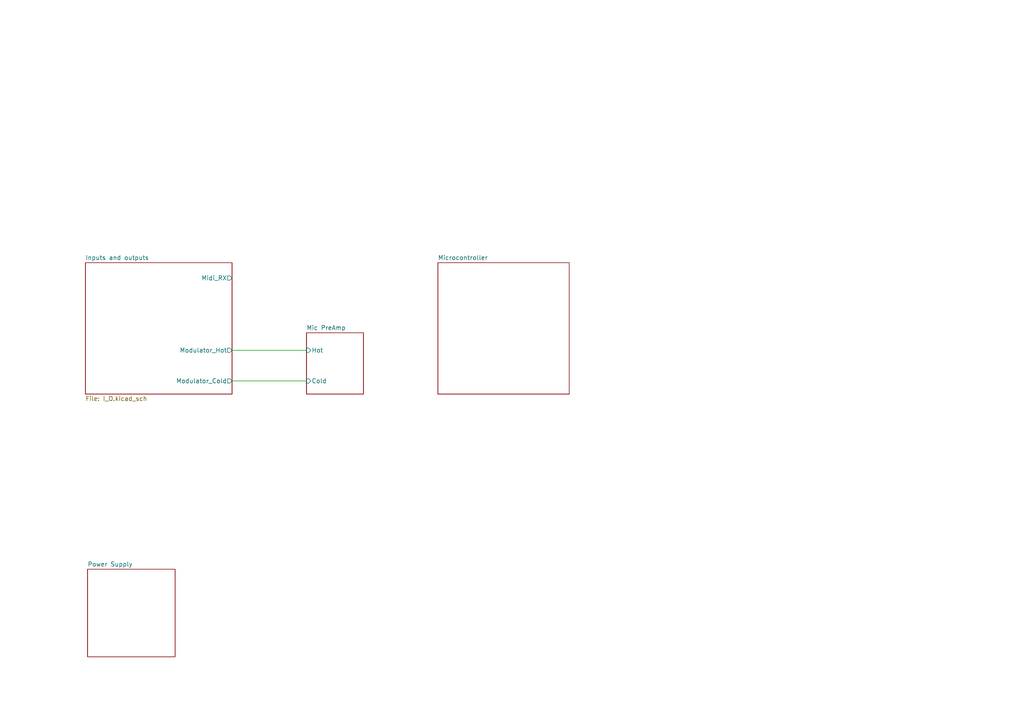
<source format=kicad_sch>
(kicad_sch
	(version 20250114)
	(generator "eeschema")
	(generator_version "9.0")
	(uuid "e827c80a-ca8d-4d24-8db6-878b575a1aed")
	(paper "A4")
	(title_block
		(title "Vocoder PCB")
		(date "2025-04-03")
		(rev "0.1")
		(company "Sounds Like Tim")
		(comment 1 "Tim Wannet")
	)
	(lib_symbols)
	(wire
		(pts
			(xy 67.31 101.6) (xy 88.9 101.6)
		)
		(stroke
			(width 0)
			(type default)
		)
		(uuid "62a4abf8-3a9c-44b8-9feb-1203b4961837")
	)
	(wire
		(pts
			(xy 67.31 110.49) (xy 88.9 110.49)
		)
		(stroke
			(width 0)
			(type default)
		)
		(uuid "e23c4523-b31f-4943-b844-7045fcc482c8")
	)
	(sheet
		(at 127 76.2)
		(size 38.1 38.1)
		(exclude_from_sim no)
		(in_bom yes)
		(on_board yes)
		(dnp no)
		(fields_autoplaced yes)
		(stroke
			(width 0.1524)
			(type solid)
		)
		(fill
			(color 0 0 0 0.0000)
		)
		(uuid "80744173-9491-4551-a74b-98f5922bdb3a")
		(property "Sheetname" "Microcontroller"
			(at 127 75.4884 0)
			(effects
				(font
					(size 1.27 1.27)
				)
				(justify left bottom)
			)
		)
		(property "Sheetfile" "MCU.kicad_sch"
			(at 127 114.8846 0)
			(effects
				(font
					(size 1.27 1.27)
				)
				(justify left top)
				(hide yes)
			)
		)
		(instances
			(project "Hardware"
				(path "/e827c80a-ca8d-4d24-8db6-878b575a1aed"
					(page "3")
				)
			)
		)
	)
	(sheet
		(at 24.765 76.2)
		(size 42.545 38.1)
		(exclude_from_sim no)
		(in_bom yes)
		(on_board yes)
		(dnp no)
		(fields_autoplaced yes)
		(stroke
			(width 0.1524)
			(type solid)
		)
		(fill
			(color 0 0 0 0.0000)
		)
		(uuid "ae68f18c-05a9-496e-90b3-166bfef37cf7")
		(property "Sheetname" "Inputs and outputs"
			(at 24.765 75.4884 0)
			(effects
				(font
					(size 1.27 1.27)
				)
				(justify left bottom)
			)
		)
		(property "Sheetfile" "I_O.kicad_sch"
			(at 24.765 114.8846 0)
			(effects
				(font
					(size 1.27 1.27)
				)
				(justify left top)
			)
		)
		(pin "Midi_RX" output
			(at 67.31 80.645 0)
			(uuid "7c67cf83-0611-4688-ae4b-b926bb87b9a3")
			(effects
				(font
					(size 1.27 1.27)
				)
				(justify right)
			)
		)
		(pin "Modulator_Cold" output
			(at 67.31 110.49 0)
			(uuid "da72e2d4-721c-4d28-b6a7-5eb7773a915c")
			(effects
				(font
					(size 1.27 1.27)
				)
				(justify right)
			)
		)
		(pin "Modulator_Hot" output
			(at 67.31 101.6 0)
			(uuid "1b2c5736-38f8-468d-917c-43aa9d26528e")
			(effects
				(font
					(size 1.27 1.27)
				)
				(justify right)
			)
		)
		(instances
			(project "Hardware"
				(path "/e827c80a-ca8d-4d24-8db6-878b575a1aed"
					(page "5")
				)
			)
		)
	)
	(sheet
		(at 25.4 165.1)
		(size 25.4 25.4)
		(exclude_from_sim no)
		(in_bom yes)
		(on_board yes)
		(dnp no)
		(fields_autoplaced yes)
		(stroke
			(width 0.1524)
			(type solid)
		)
		(fill
			(color 0 0 0 0.0000)
		)
		(uuid "ea9bf73e-a18e-4434-8c74-6fad8c6cf4b3")
		(property "Sheetname" "Power Supply"
			(at 25.4 164.3884 0)
			(effects
				(font
					(size 1.27 1.27)
				)
				(justify left bottom)
			)
		)
		(property "Sheetfile" "PSU.kicad_sch"
			(at 25.4 191.0846 0)
			(effects
				(font
					(size 1.27 1.27)
				)
				(justify left top)
				(hide yes)
			)
		)
		(instances
			(project "Hardware"
				(path "/e827c80a-ca8d-4d24-8db6-878b575a1aed"
					(page "2")
				)
			)
		)
	)
	(sheet
		(at 88.9 96.52)
		(size 16.51 17.78)
		(exclude_from_sim no)
		(in_bom yes)
		(on_board yes)
		(dnp no)
		(fields_autoplaced yes)
		(stroke
			(width 0.1524)
			(type solid)
		)
		(fill
			(color 0 0 0 0.0000)
		)
		(uuid "f759df24-a40e-4928-b060-ce3f4ace9ae8")
		(property "Sheetname" "Mic PreAmp"
			(at 88.9 95.8084 0)
			(effects
				(font
					(size 1.27 1.27)
				)
				(justify left bottom)
			)
		)
		(property "Sheetfile" "PreAmp.kicad_sch"
			(at 88.9 114.8846 0)
			(effects
				(font
					(size 1.27 1.27)
				)
				(justify left top)
				(hide yes)
			)
		)
		(pin "Hot" input
			(at 88.9 101.6 180)
			(uuid "18c28ec3-6b9f-42a9-a22c-cd57e5c4c083")
			(effects
				(font
					(size 1.27 1.27)
				)
				(justify left)
			)
		)
		(pin "Cold" input
			(at 88.9 110.49 180)
			(uuid "e9067622-4d92-46e8-bc66-4930df735578")
			(effects
				(font
					(size 1.27 1.27)
				)
				(justify left)
			)
		)
		(instances
			(project "Hardware"
				(path "/e827c80a-ca8d-4d24-8db6-878b575a1aed"
					(page "4")
				)
			)
		)
	)
	(sheet_instances
		(path "/"
			(page "1")
		)
	)
	(embedded_fonts no)
)

</source>
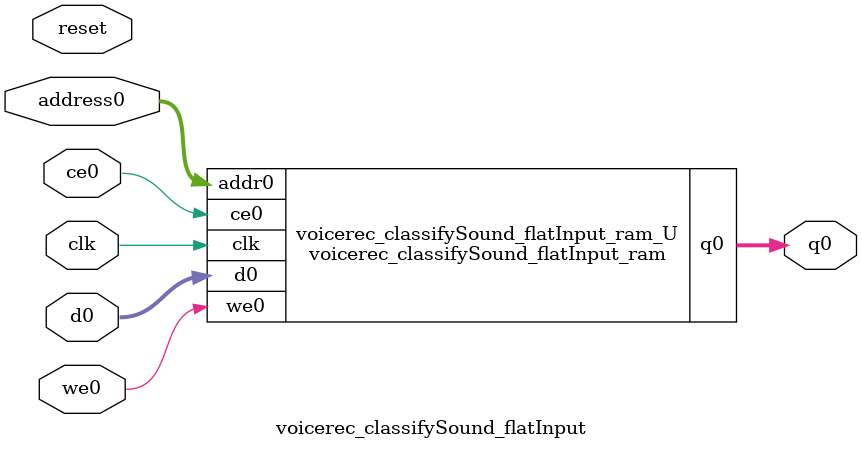
<source format=v>

`timescale 1 ns / 1 ps
module voicerec_classifySound_flatInput_ram (addr0, ce0, d0, we0, q0,  clk);

parameter DWIDTH = 32;
parameter AWIDTH = 10;
parameter MEM_SIZE = 882;

input[AWIDTH-1:0] addr0;
input ce0;
input[DWIDTH-1:0] d0;
input we0;
output reg[DWIDTH-1:0] q0;
input clk;

(* ram_style = "block" *)reg [DWIDTH-1:0] ram[MEM_SIZE-1:0];




always @(posedge clk)  
begin 
    if (ce0) 
    begin
        if (we0) 
        begin 
            ram[addr0] <= d0; 
            q0 <= d0;
        end 
        else 
            q0 <= ram[addr0];
    end
end


endmodule


`timescale 1 ns / 1 ps
module voicerec_classifySound_flatInput(
    reset,
    clk,
    address0,
    ce0,
    we0,
    d0,
    q0);

parameter DataWidth = 32'd32;
parameter AddressRange = 32'd882;
parameter AddressWidth = 32'd10;
input reset;
input clk;
input[AddressWidth - 1:0] address0;
input ce0;
input we0;
input[DataWidth - 1:0] d0;
output[DataWidth - 1:0] q0;



voicerec_classifySound_flatInput_ram voicerec_classifySound_flatInput_ram_U(
    .clk( clk ),
    .addr0( address0 ),
    .ce0( ce0 ),
    .d0( d0 ),
    .we0( we0 ),
    .q0( q0 ));

endmodule


</source>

====

Task instructions
Every entry above should be restated word for word, with the images left out.

Solution to this exercise
<source format=kicad_sch>
(kicad_sch
	(version 20250114)
	(generator "eeschema")
	(generator_version "9.0")
	(uuid "e827c80a-ca8d-4d24-8db6-878b575a1aed")
	(paper "A4")
	(title_block
		(title "Vocoder PCB")
		(date "2025-04-03")
		(rev "0.1")
		(company "Sounds Like Tim")
		(comment 1 "Tim Wannet")
	)
	(lib_symbols)
	(wire
		(pts
			(xy 67.31 101.6) (xy 88.9 101.6)
		)
		(stroke
			(width 0)
			(type default)
		)
		(uuid "62a4abf8-3a9c-44b8-9feb-1203b4961837")
	)
	(wire
		(pts
			(xy 67.31 110.49) (xy 88.9 110.49)
		)
		(stroke
			(width 0)
			(type default)
		)
		(uuid "e23c4523-b31f-4943-b844-7045fcc482c8")
	)
	(sheet
		(at 127 76.2)
		(size 38.1 38.1)
		(exclude_from_sim no)
		(in_bom yes)
		(on_board yes)
		(dnp no)
		(fields_autoplaced yes)
		(stroke
			(width 0.1524)
			(type solid)
		)
		(fill
			(color 0 0 0 0.0000)
		)
		(uuid "80744173-9491-4551-a74b-98f5922bdb3a")
		(property "Sheetname" "Microcontroller"
			(at 127 75.4884 0)
			(effects
				(font
					(size 1.27 1.27)
				)
				(justify left bottom)
			)
		)
		(property "Sheetfile" "MCU.kicad_sch"
			(at 127 114.8846 0)
			(effects
				(font
					(size 1.27 1.27)
				)
				(justify left top)
				(hide yes)
			)
		)
		(instances
			(project "Hardware"
				(path "/e827c80a-ca8d-4d24-8db6-878b575a1aed"
					(page "3")
				)
			)
		)
	)
	(sheet
		(at 24.765 76.2)
		(size 42.545 38.1)
		(exclude_from_sim no)
		(in_bom yes)
		(on_board yes)
		(dnp no)
		(fields_autoplaced yes)
		(stroke
			(width 0.1524)
			(type solid)
		)
		(fill
			(color 0 0 0 0.0000)
		)
		(uuid "ae68f18c-05a9-496e-90b3-166bfef37cf7")
		(property "Sheetname" "Inputs and outputs"
			(at 24.765 75.4884 0)
			(effects
				(font
					(size 1.27 1.27)
				)
				(justify left bottom)
			)
		)
		(property "Sheetfile" "I_O.kicad_sch"
			(at 24.765 114.8846 0)
			(effects
				(font
					(size 1.27 1.27)
				)
				(justify left top)
			)
		)
		(pin "Midi_RX" output
			(at 67.31 80.645 0)
			(uuid "7c67cf83-0611-4688-ae4b-b926bb87b9a3")
			(effects
				(font
					(size 1.27 1.27)
				)
				(justify right)
			)
		)
		(pin "Modulator_Cold" output
			(at 67.31 110.49 0)
			(uuid "da72e2d4-721c-4d28-b6a7-5eb7773a915c")
			(effects
				(font
					(size 1.27 1.27)
				)
				(justify right)
			)
		)
		(pin "Modulator_Hot" output
			(at 67.31 101.6 0)
			(uuid "1b2c5736-38f8-468d-917c-43aa9d26528e")
			(effects
				(font
					(size 1.27 1.27)
				)
				(justify right)
			)
		)
		(instances
			(project "Hardware"
				(path "/e827c80a-ca8d-4d24-8db6-878b575a1aed"
					(page "5")
				)
			)
		)
	)
	(sheet
		(at 25.4 165.1)
		(size 25.4 25.4)
		(exclude_from_sim no)
		(in_bom yes)
		(on_board yes)
		(dnp no)
		(fields_autoplaced yes)
		(stroke
			(width 0.1524)
			(type solid)
		)
		(fill
			(color 0 0 0 0.0000)
		)
		(uuid "ea9bf73e-a18e-4434-8c74-6fad8c6cf4b3")
		(property "Sheetname" "Power Supply"
			(at 25.4 164.3884 0)
			(effects
				(font
					(size 1.27 1.27)
				)
				(justify left bottom)
			)
		)
		(property "Sheetfile" "PSU.kicad_sch"
			(at 25.4 191.0846 0)
			(effects
				(font
					(size 1.27 1.27)
				)
				(justify left top)
				(hide yes)
			)
		)
		(instances
			(project "Hardware"
				(path "/e827c80a-ca8d-4d24-8db6-878b575a1aed"
					(page "2")
				)
			)
		)
	)
	(sheet
		(at 88.9 96.52)
		(size 16.51 17.78)
		(exclude_from_sim no)
		(in_bom yes)
		(on_board yes)
		(dnp no)
		(fields_autoplaced yes)
		(stroke
			(width 0.1524)
			(type solid)
		)
		(fill
			(color 0 0 0 0.0000)
		)
		(uuid "f759df24-a40e-4928-b060-ce3f4ace9ae8")
		(property "Sheetname" "Mic PreAmp"
			(at 88.9 95.8084 0)
			(effects
				(font
					(size 1.27 1.27)
				)
				(justify left bottom)
			)
		)
		(property "Sheetfile" "PreAmp.kicad_sch"
			(at 88.9 114.8846 0)
			(effects
				(font
					(size 1.27 1.27)
				)
				(justify left top)
				(hide yes)
			)
		)
		(pin "Hot" input
			(at 88.9 101.6 180)
			(uuid "18c28ec3-6b9f-42a9-a22c-cd57e5c4c083")
			(effects
				(font
					(size 1.27 1.27)
				)
				(justify left)
			)
		)
		(pin "Cold" input
			(at 88.9 110.49 180)
			(uuid "e9067622-4d92-46e8-bc66-4930df735578")
			(effects
				(font
					(size 1.27 1.27)
				)
				(justify left)
			)
		)
		(instances
			(project "Hardware"
				(path "/e827c80a-ca8d-4d24-8db6-878b575a1aed"
					(page "4")
				)
			)
		)
	)
	(sheet_instances
		(path "/"
			(page "1")
		)
	)
	(embedded_fonts no)
)

</source>
<source format=v>

`timescale 1 ns / 1 ps
module voicerec_classifySound_flatInput_ram (addr0, ce0, d0, we0, q0,  clk);

parameter DWIDTH = 32;
parameter AWIDTH = 10;
parameter MEM_SIZE = 882;

input[AWIDTH-1:0] addr0;
input ce0;
input[DWIDTH-1:0] d0;
input we0;
output reg[DWIDTH-1:0] q0;
input clk;

(* ram_style = "block" *)reg [DWIDTH-1:0] ram[MEM_SIZE-1:0];




always @(posedge clk)  
begin 
    if (ce0) 
    begin
        if (we0) 
        begin 
            ram[addr0] <= d0; 
            q0 <= d0;
        end 
        else 
            q0 <= ram[addr0];
    end
end


endmodule


`timescale 1 ns / 1 ps
module voicerec_classifySound_flatInput(
    reset,
    clk,
    address0,
    ce0,
    we0,
    d0,
    q0);

parameter DataWidth = 32'd32;
parameter AddressRange = 32'd882;
parameter AddressWidth = 32'd10;
input reset;
input clk;
input[AddressWidth - 1:0] address0;
input ce0;
input we0;
input[DataWidth - 1:0] d0;
output[DataWidth - 1:0] q0;



voicerec_classifySound_flatInput_ram voicerec_classifySound_flatInput_ram_U(
    .clk( clk ),
    .addr0( address0 ),
    .ce0( ce0 ),
    .d0( d0 ),
    .we0( we0 ),
    .q0( q0 ));

endmodule


</source>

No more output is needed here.